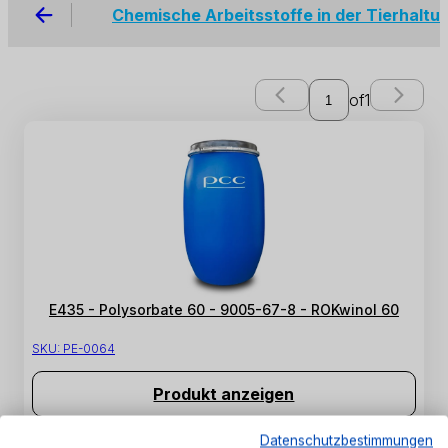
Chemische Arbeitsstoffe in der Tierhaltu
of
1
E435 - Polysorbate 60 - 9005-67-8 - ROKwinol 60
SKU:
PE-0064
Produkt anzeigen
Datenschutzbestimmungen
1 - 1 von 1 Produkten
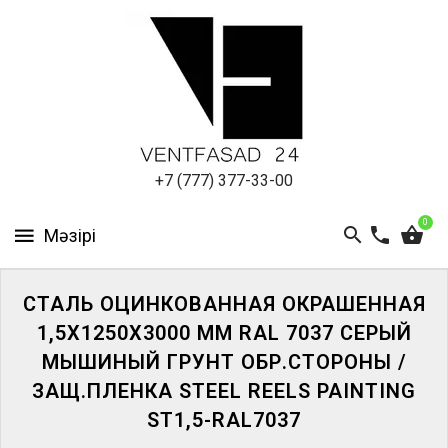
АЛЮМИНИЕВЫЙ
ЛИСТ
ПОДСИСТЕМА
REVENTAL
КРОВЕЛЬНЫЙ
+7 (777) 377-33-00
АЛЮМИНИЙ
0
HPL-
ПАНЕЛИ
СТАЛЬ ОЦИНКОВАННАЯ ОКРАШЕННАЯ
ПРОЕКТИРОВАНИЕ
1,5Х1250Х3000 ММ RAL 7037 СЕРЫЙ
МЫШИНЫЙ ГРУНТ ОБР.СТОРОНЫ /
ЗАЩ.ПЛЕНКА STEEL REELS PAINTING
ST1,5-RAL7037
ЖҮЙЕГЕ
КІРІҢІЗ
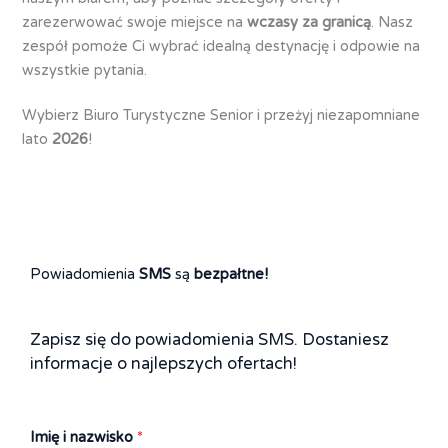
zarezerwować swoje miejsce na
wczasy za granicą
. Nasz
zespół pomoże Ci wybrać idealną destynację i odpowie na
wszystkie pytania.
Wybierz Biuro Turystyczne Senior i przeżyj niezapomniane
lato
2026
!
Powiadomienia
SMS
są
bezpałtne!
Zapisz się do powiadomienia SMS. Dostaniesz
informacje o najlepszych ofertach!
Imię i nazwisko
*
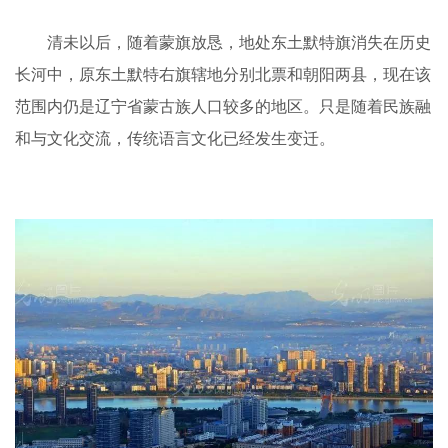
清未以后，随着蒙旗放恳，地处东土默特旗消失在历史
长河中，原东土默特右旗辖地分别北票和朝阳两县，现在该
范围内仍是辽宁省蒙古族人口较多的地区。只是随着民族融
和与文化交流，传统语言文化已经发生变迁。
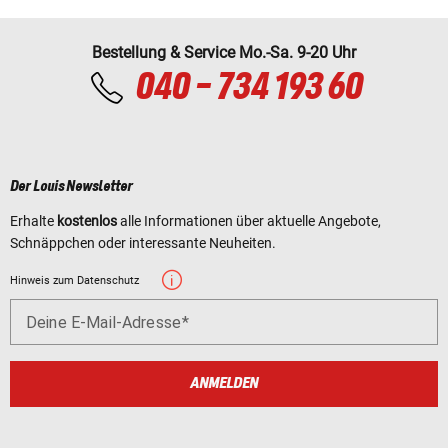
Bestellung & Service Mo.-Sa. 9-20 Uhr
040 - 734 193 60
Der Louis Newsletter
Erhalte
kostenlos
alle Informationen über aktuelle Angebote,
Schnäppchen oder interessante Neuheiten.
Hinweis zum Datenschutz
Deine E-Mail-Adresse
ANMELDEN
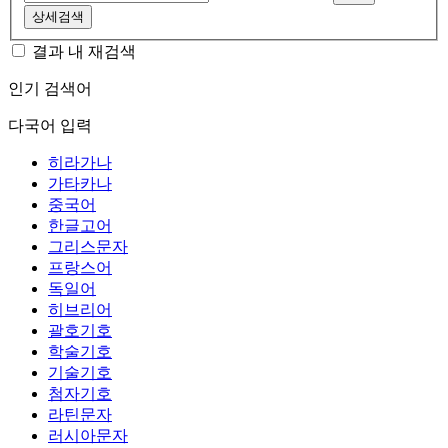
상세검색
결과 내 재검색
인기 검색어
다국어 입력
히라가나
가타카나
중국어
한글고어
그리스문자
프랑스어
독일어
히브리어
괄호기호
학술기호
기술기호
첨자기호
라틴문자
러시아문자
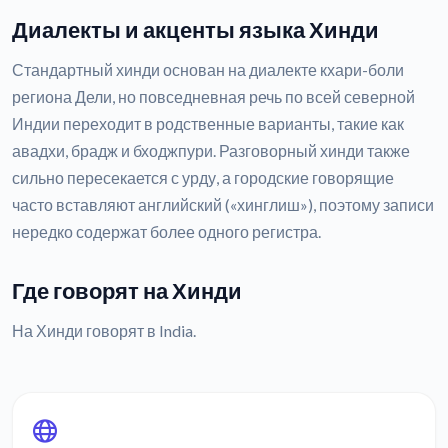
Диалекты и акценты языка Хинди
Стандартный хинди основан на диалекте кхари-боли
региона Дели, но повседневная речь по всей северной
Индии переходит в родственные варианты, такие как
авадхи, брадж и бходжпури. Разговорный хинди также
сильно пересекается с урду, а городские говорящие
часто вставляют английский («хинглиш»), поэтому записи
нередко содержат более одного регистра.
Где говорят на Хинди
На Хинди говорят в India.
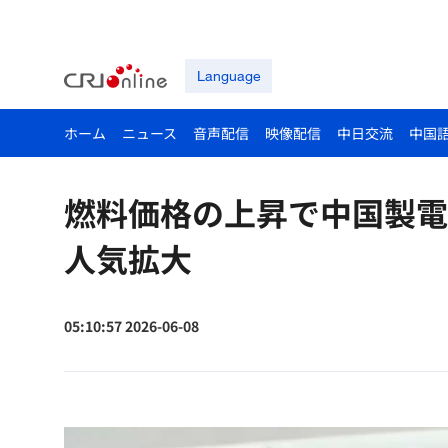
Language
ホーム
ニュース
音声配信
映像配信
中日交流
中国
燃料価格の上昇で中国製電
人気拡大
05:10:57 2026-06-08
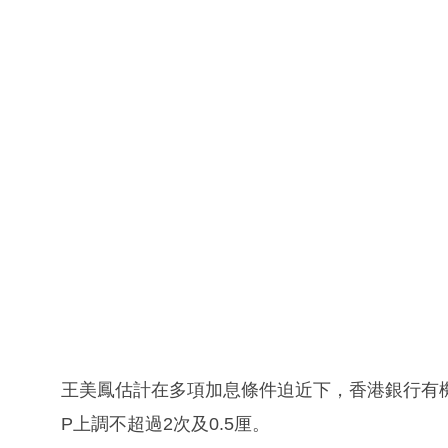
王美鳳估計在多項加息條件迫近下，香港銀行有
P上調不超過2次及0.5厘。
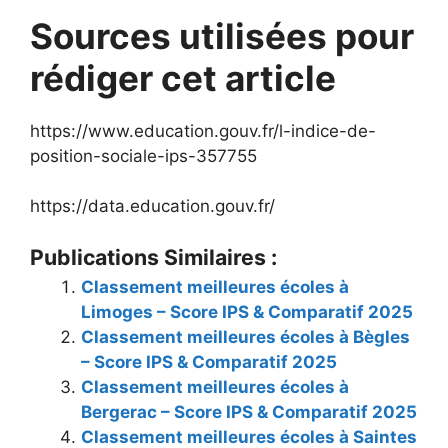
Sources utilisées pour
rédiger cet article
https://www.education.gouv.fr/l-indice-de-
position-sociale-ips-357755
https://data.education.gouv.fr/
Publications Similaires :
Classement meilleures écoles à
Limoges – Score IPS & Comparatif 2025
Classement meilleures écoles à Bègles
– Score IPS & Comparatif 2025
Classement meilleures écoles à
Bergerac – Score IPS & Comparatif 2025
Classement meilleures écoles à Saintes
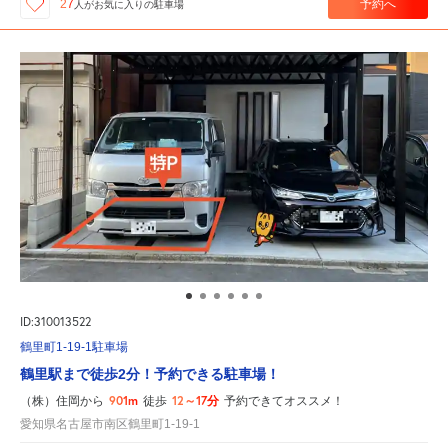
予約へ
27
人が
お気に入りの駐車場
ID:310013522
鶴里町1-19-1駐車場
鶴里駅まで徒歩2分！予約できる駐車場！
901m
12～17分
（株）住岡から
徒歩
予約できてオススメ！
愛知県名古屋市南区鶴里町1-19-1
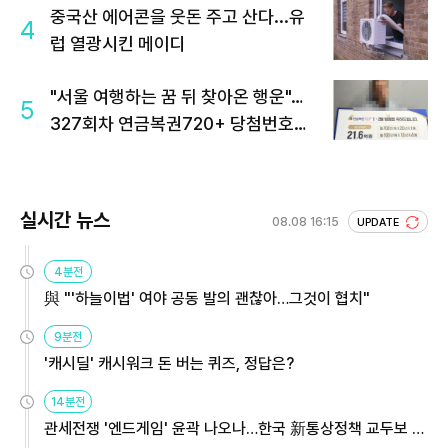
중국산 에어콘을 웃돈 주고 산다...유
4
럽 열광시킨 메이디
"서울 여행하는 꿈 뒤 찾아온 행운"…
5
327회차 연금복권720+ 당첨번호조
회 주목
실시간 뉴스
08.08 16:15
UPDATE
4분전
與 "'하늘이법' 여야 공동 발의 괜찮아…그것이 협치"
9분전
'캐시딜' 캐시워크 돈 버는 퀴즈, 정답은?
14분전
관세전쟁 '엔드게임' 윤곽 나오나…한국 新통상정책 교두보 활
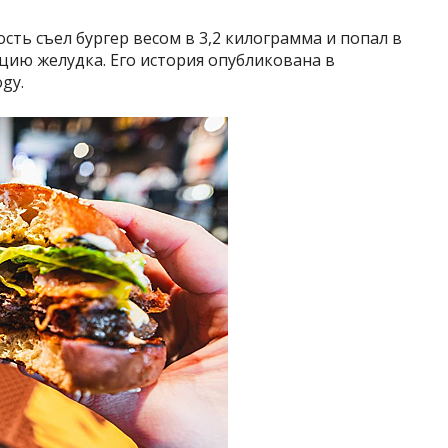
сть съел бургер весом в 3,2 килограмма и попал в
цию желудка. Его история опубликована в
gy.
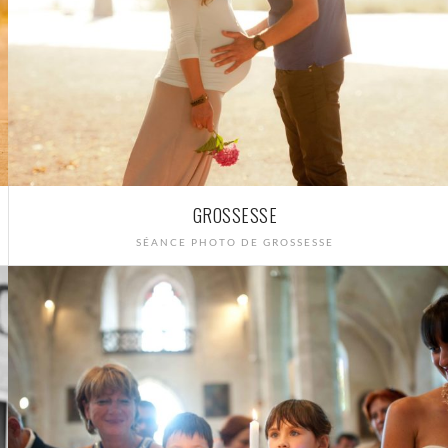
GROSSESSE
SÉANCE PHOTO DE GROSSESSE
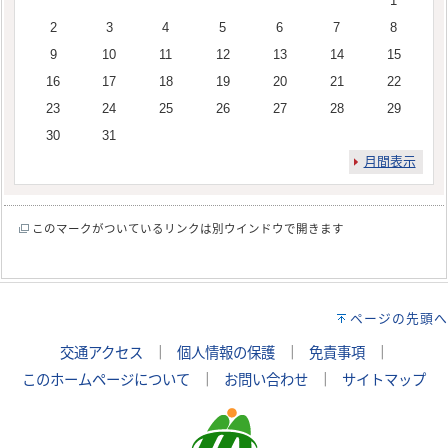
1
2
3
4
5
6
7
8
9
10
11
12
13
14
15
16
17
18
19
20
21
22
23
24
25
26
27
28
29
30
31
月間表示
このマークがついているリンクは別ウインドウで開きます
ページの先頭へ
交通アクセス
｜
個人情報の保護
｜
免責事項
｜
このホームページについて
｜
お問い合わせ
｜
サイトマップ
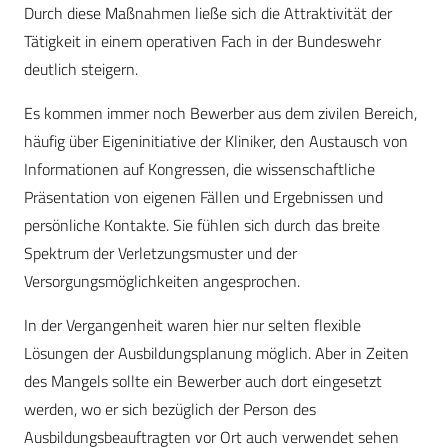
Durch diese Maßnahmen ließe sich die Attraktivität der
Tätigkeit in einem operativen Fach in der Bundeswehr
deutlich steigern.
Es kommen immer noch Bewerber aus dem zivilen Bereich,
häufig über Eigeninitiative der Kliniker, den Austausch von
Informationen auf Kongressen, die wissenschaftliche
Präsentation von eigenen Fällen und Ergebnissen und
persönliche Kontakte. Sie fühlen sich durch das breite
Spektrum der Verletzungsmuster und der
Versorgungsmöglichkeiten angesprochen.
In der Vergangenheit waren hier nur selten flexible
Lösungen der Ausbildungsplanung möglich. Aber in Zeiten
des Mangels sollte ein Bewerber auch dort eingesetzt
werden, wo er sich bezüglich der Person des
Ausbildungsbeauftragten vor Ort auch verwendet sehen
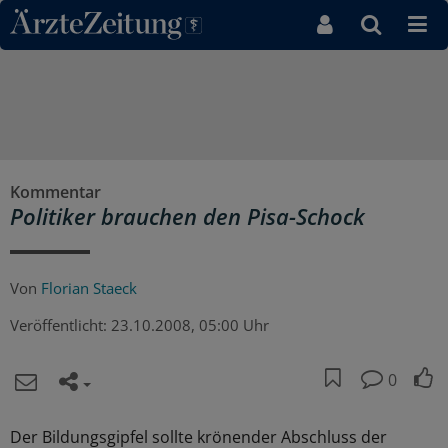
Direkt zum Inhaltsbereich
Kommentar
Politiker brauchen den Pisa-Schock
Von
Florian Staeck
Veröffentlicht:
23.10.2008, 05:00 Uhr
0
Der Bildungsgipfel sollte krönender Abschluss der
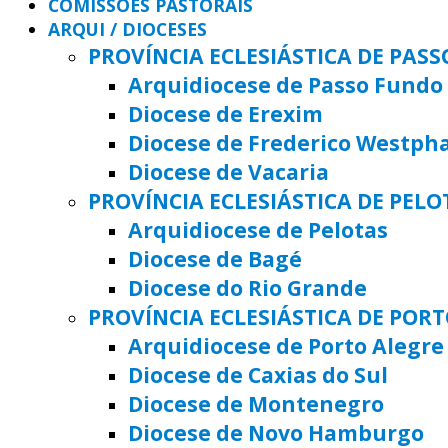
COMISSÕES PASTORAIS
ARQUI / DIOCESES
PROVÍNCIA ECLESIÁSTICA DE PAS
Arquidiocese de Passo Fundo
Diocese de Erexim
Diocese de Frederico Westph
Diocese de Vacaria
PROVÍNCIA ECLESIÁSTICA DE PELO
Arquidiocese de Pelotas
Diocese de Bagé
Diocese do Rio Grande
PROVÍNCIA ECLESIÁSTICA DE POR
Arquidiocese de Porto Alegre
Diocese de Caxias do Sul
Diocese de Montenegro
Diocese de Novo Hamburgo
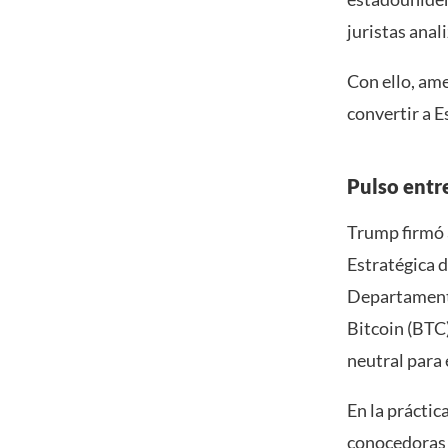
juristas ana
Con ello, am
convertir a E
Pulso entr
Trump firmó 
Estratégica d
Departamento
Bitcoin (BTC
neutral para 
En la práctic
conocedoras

### Directions for this task
Using the listing above, repeat word for word each line from the one with "Datenschutzbestimmungen" down to the one with "wszystkie pytania.", both included. Omit all pictures.

### Exercise answer
Datenschutzbestimmungen
1 - 1 von 1 Produkten
АЛЮМИНИЕВЫЙ
ЛИСТ
ПОДСИСТЕМА
REVENTAL
КРОВЕЛЬНЫЙ
+7 (777) 377-33-00
АЛЮМИНИЙ
0
HPL-
ПАНЕЛИ
СТАЛЬ ОЦИНКОВАННАЯ ОКРАШЕННАЯ
ПРОЕКТИРОВАНИЕ
1,5Х1250Х3000 ММ RAL 7037 СЕРЫЙ
МЫШИНЫЙ ГРУНТ ОБР.СТОРОНЫ /
ЗАЩ.ПЛЕНКА STEEL REELS PAINTING
ST1,5-RAL7037
ЖҮЙЕГЕ
КІРІҢІЗ
zarezerwować swoje miejsce na
wczasy za granicą
. Nasz
zespół pomoże Ci wybrać idealną destynację i odpowie na
wszystkie pytania.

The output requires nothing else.